Regular expressions can be used to search, edit and manipulate text.

The power of regex comes from being able to match complex strings with simple patterns.

## re.findall()
Findall returns all the non-overlapping matches of patterns in a string.

Let's try to capture all (and only) the years in the following date:

In [None]:
input = "August 23; 1789; April 14, 2009; September 12 1960; March 3, 1346, October 2, 1982"
pattern = "\d{4}"

result = re.findall(???) #Fill the code
print(result)



## __Basic regex operations/patterns__

(Most) Characters match themselves. However, to be able to generate patterns, we need to reserve some symbols (i.e. meta-characters). These **meta-characters** do not match themselves because they have special meanings are: . * + ? ^ \$ \{ \} [ ] | ( ) 


<br>
<li>. (dot) -- matches any single character except newline '\n'
<li>* (star) -- causes the given (preceeding) regex pattern to match 0 or more repetitions. ab* will match ‘a’, ‘ab’, or ‘a’ followed by any number of ‘b’s.
<li>+ (plus) -- causes the resulting RE to match 1 or more repetitions of the preceding RE. ab+ will match ‘a’ followed by any non-zero number of ‘b’s; it will not match just ‘a’.
<li>? (q.mark) -- by default, regext patterns are greedy (they match the longest possible string). "?" lets us do non-greedy searches (to match the shortest possible string)
<li>^ (caret) -- matches the start of the string (the string itself is not included)
<li>\$ (dollar) -- matches the end of the string (the string itself is not included)
<br>

Python regex cheatsheet: https://www.dataquest.io/blog/regex-cheatsheet/



### **DIY: A's and B's** 
Write a Python program that matches a string that starts with an **a** followed by **(only) zero or more** **b**'s .



In [None]:
import re
def text_match(text):
        pattern = ??? #Fill the code
        if re.findall(pattern,  text):
                return 'Found a match!'
        else:
                return('Not matched!')

print(text_match("ac")) #Not matched!
print(text_match("abc")) #Not matched!
print(text_match("a")) # Found a match!
print(text_match("ab")) # Found a match!
print(text_match("abb")) # Found a match!
print(text_match("cabb")) #Not matched!

### __What if we need to capture the meta-characters in text?__

Let's try to capture all the years (with the plus sign if they are preceded with) in the following string:

In [None]:
string = "August 23; +++++1789; April 14, +2009; September 12 1960; March 3, 1346, October 2, 1982"
pattern = ??? #Fill the code

result = ??? #Fill the code
print(result)


### __The Task:__ Analyze Spam Emails
In this tutorial, we’ll use the Fraudulent Email Corpus from Kaggle. It contains thousands of phishing emails sent between 1998 and 2007. 
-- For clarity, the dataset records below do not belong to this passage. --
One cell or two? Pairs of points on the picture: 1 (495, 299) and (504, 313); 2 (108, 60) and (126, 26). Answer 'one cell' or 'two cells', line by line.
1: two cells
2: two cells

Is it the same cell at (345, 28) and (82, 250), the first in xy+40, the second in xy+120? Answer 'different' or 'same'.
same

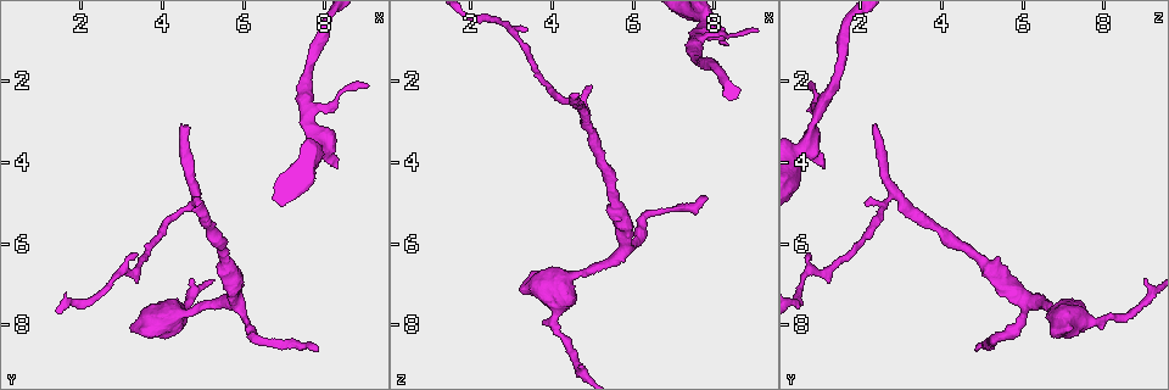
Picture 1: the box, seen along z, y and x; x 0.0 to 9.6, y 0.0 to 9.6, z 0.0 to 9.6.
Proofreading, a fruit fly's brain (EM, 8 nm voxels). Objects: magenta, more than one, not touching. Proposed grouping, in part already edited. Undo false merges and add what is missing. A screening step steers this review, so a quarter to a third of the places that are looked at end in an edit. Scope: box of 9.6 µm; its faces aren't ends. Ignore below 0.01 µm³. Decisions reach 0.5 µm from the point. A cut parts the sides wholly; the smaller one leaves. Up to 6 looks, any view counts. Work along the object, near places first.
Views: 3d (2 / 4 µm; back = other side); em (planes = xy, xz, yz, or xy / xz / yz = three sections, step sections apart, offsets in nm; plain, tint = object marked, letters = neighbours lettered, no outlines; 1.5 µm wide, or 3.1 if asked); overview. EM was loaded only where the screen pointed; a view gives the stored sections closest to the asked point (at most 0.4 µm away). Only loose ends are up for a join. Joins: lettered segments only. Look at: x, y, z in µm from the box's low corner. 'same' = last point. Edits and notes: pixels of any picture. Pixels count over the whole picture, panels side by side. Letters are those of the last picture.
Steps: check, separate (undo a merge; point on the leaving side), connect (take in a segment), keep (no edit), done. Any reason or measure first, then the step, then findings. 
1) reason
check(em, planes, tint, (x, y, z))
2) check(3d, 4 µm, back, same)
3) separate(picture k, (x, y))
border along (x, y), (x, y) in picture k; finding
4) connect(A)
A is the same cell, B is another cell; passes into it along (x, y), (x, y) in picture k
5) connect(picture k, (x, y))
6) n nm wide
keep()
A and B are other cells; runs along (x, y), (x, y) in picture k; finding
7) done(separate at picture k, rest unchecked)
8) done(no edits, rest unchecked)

thick end
check(em, xy, step 4, plain, (8.30, 4.10, 1.00))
1. Open the file "fradulant_emails_utf8.txt"
2. Collect the list of all senders: Write a regex pattern to find all lines starting with "From:" 
3. Collect only e-mail adresses of the senders
4. Collect only the names of the senders 

In [None]:
import re


file_content = open("./fradulent_emails_utf8.txt", "r", encoding="utf-8").read()
print(file_content[:300])

In [None]:
# Collect lines starting with "From:"
pattern = ??? #Fill the code
result = re.findall(pattern, file_content)
print(result)


The caret operator, per default, only applies to the start of a string. So if you’ve got a multi-line string—for example, when reading a text file—it will still only match once: at the beginning of the string.

However, you may want to match at the beginning of each line. For example, you may want to find all lines that start with ‘From’ in a given string.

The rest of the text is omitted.